(Excerpted text Opens)
Cytotoxicity analysis and morphology observation
Cell viability was estimated by the MTT assay. Exponentially growing cells were seeded at 3×104 cells/well in a 96-well plate and treated with various concentrations of BA. After the cells were incubated for 20 hrs, 20 μl of MTT (5 mg/ml) was added and the cells were incubated for another 4 hrs at 37°C. The supernatant was discarded and 150 μl of dissolving solvent (4 mM HCl and 0.1% NP-40 in isopropanol) was added. The plate was gently agitated until the blue formazan crystals were fully dissolved. The absorbance was measured at 550 nm using a microplate reader (Wallac Victor 3-V, Perkinelmer, USA). The data were expressed as a mean percentage of viable cells as compared to the respective control cultures. All experiments were performed at least in triplicate.
Morphology observation
Cells used in this study were constantly observed under an inverted phase-contrast microscope (Primo Vert, Zeiss, Oberkochen, Germany). Photographs were taken after BV-2 cells were incubated with various concentrations of BA for 24 hrs as described in the text and figure legend.
DNA fragmentation analysis
Cells were grown at a density of 8×105 cells/ml and exposed to BA at different concentrations as described in the text and figure legends. Cells were rinsed with ice-cold phosphate buffered saline (PBS), centrifuged and resuspended in 0.01 vol. of TE buffer (10 mM Tris-Cl, 1 mM EDTA, pH 8.0). DNA was purified as previously described (Hyun et al., 1997). The resulting purified DNA fragments were subjected to electrophoresis on 1.5% agarose gel. DNA bands were visualized by fluorescence after ethidium bromide staining, and quantified with a densitometer (Ultra-Lum Imaging System, San Diego, USA). Results shown are an example from 3 different experiments.
Flow cytometry
The effects of BA on cell proliferation were evaluated by measuring the distribution of the cells in the different phases of the cell cycle by flow cytometry. Cells were treated with BA at various concentrations and harvested by centrifugation at 750×g for 5 min. Cell pellets were rinsed with PBS and re-suspended in the staining solution containing DAPI (NIM-DAPI, 10 μg/ml, Beckman coulter). The cell suspensions were incubated at room temperature for 10 min in the dark and analyzed on a fluorescence-activated cell sorter flow cytometer (Quanta SC, Beckman coulter). All experiments were performed at least in triplicate.
(Excerpted text Closes)
| Complete the following |
A) In the methods text, at what wavelength was the MTT assay absorbance measured?
B) Repeat the methods text from "Cytotoxicity analysis and" up to and including "cultures. All experiments were performed at least in triplicate.", swapping "microplate reader" for "plate reader".
(Information shown Opens)
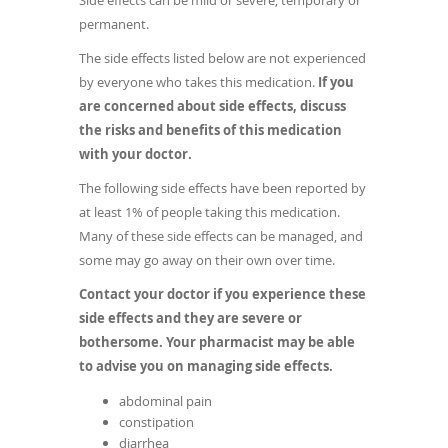
Side effects can be mild or severe, temporary or
permanent.
The side effects listed below are not experienced
by everyone who takes this medication.
If you
are concerned about side effects, discuss
the risks and benefits of this medication
with your doctor.
The following side effects have been reported by
at least 1% of people taking this medication.
Many of these side effects can be managed, and
some may go away on their own over time.
Contact your doctor if you experience these
side effects and they are severe or
bothersome. Your pharmacist may be able
to advise you on managing side effects.
abdominal pain
constipation
diarrhea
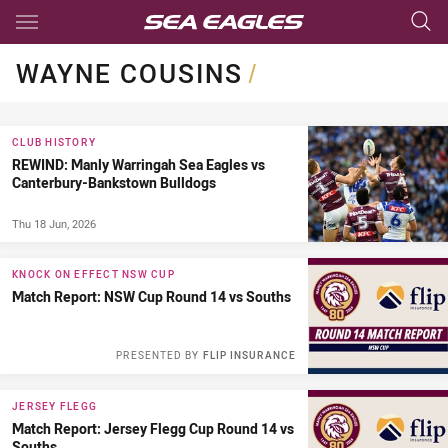
Main
You have skipped the navigation, tab for page content
WAYNE COUSINS
/
CLUB HISTORY
REWIND: Manly Warringah Sea Eagles vs
Canterbury-Bankstown Bulldogs
Thu 18 Jun, 2026
KNOCK ON EFFECT NSW CUP
Match Report: NSW Cup Round 14 vs Souths
PRESENTED BY
FLIP INSURANCE
JERSEY FLEGG
Match Report: Jersey Flegg Cup Round 14 vs
Souths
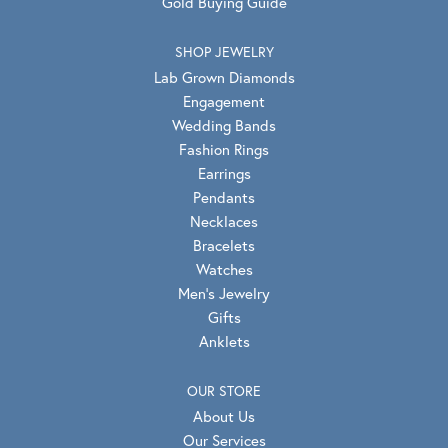
Gold Buying Guide
SHOP JEWELRY
Lab Grown Diamonds
Engagement
Wedding Bands
Fashion Rings
Earrings
Pendants
Necklaces
Bracelets
Watches
Men's Jewelry
Gifts
Anklets
OUR STORE
About Us
Our Services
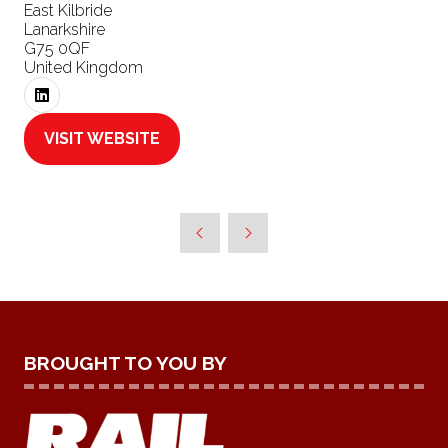
East Kilbride
Lanarkshire
G75 0QF
United Kingdom
VISIT WEBSITE
(OPENS
IN
A
NEW
TAB)
BROUGHT TO YOU BY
(Information shown Closes)
| Results for each task |
A) 550 nm

B)
Cytotoxicity analysis and morphology observation
Cell viability was estimated by the MTT assay. Exponentially growing cells were seeded at 3×104 cells/well in a 96-well plate and treated with various concentrations of BA. After the cells were incubated for 20 hrs, 20 μl of MTT (5 mg/ml) was added and the cells were incubated for another 4 hrs at 37°C. The supernatant was discarded and 150 μl of dissolving solvent (4 mM HCl and 0.1% NP-40 in isopropanol) was added. The plate was gently agitated until the blue formazan crystals were fully dissolved. The absorbance was measured at 550 nm using a plate reader (Wallac Victor 3-V, Perkinelmer, USA). The data were expressed as a mean percentage of viable cells as compared to the respective control cultures. All experiments were performed at least in triplicate.